Since $p$ is odd( for the third equality),

$$\frac{a^{2p}-1}{a^2-1}=\underset{i=0}{\overset{p-1}{\sum }}{a}^{2i},\frac{a^p-1}{a-1}=\underset{i=0}{\overset{p-1}{\sum }}{a}^i,\frac{a^p+1}{a+1}=\underset{i=0}{\overset{p-1}{\sum }}{(-1)}^i{a}^i$$

are integers. Moreover, $\frac{a^p-1}{a-1}>1$ and $\frac{a^p+1}{a+1}>1$ (because $a>1$), thus $m$ is composite.

Now we show that $2p\mid m-1$

• $m-1=\frac{a^{2p}-a^2}{a^2-1}$. By Fermat theorem, $p\mid a^p-a\mid a^{2p}-a^2=(a^p-a)(a^p+a)$. Hence

  $$p\mid (a^2-1)(m-1),\text{where }p\wedge (a^2-1)=1,$$

  hence

  $$p\mid m-1.$$

• $m-1=a^{2(p-1)}+a^{2(p-2)}+\cdots +a^2$. If $a$ is even, then all terms in this sum are even, so $m-1$ is even. If $a$ is odd, $m-1$ is the sum of $p-1$ odd terms, where $p-1$ is even, thus $m-1$ is even. In both cases,

  $$2\mid m-1.$$

• Since $2\mid m-1$ and $p\mid m-1$, where $p$ is odd, we obtain

  $$2p\mid m-1.$$

Since $(a^2-1)m=a^{2p}-1$, we have

$$a^{2p}\equiv 1(\mathit{mod}m).$$

We know that $2p\mid m-1$, so $m-1=2\mathit{\lambda p}$ for some integer $\lambda$.
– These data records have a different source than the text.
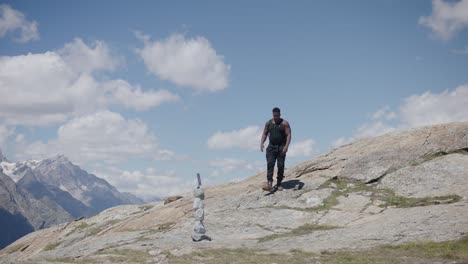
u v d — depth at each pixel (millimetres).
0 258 24422
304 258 11852
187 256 13148
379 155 22844
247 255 12844
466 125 23406
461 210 14914
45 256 16016
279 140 21859
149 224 21141
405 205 17547
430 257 10797
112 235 19984
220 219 19203
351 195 19781
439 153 21797
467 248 11266
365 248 12469
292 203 19953
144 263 12711
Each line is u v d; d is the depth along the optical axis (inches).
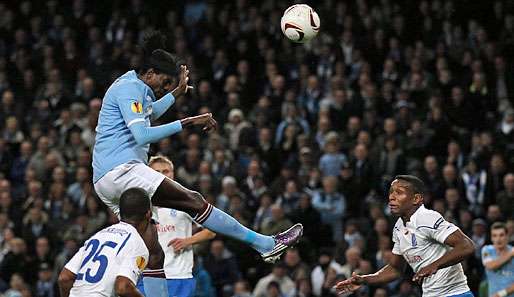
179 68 860.6
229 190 1640.0
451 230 879.7
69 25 2249.0
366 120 1838.1
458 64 2033.7
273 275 1501.0
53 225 1675.7
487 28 2151.8
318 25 879.1
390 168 1713.8
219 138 1786.4
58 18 2261.3
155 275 861.8
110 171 798.5
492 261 1238.3
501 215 1596.9
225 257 1556.3
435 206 1588.3
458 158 1747.0
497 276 1237.7
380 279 941.2
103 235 784.3
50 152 1819.6
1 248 1640.0
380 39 2063.2
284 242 846.5
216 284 1525.6
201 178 1663.4
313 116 1920.5
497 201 1622.8
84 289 770.8
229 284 1528.1
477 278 1489.9
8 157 1857.8
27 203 1705.2
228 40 2124.8
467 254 868.6
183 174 1715.1
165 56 827.4
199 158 1759.4
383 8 2167.8
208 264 1537.9
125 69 2086.6
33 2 2322.8
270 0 2213.3
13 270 1582.2
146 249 784.3
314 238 1610.5
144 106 808.9
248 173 1737.2
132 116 791.1
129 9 2276.1
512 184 1622.8
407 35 2113.7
Then $a^{m-1}={\left(a^{2p}\right)}^{\lambda }\equiv 1(\mathit{mod}m)$:

$$a^{m-1}\equiv 1(\mathit{mod}m).$$

So the composite $m$ is a pseudoprime to the base $a$.

There are infinitely many primes such that $p\nmid a^2-1$, and the correspondance $p\mapsto m=\frac{a^{2p}-1}{a^2-1}={\sum <!--\; FUNCTION\; APPLICATION\; -->}_{i=0}^{p-1}{a}^{2i}$ is one-to-one (strictly increasing). Therefore there are infinitely many pseudoprimes to the base $a>1$ (in particular to the base $2$).

By part (d), there are infinitely many numbers of the class $\mathrm{spsp}(2)$.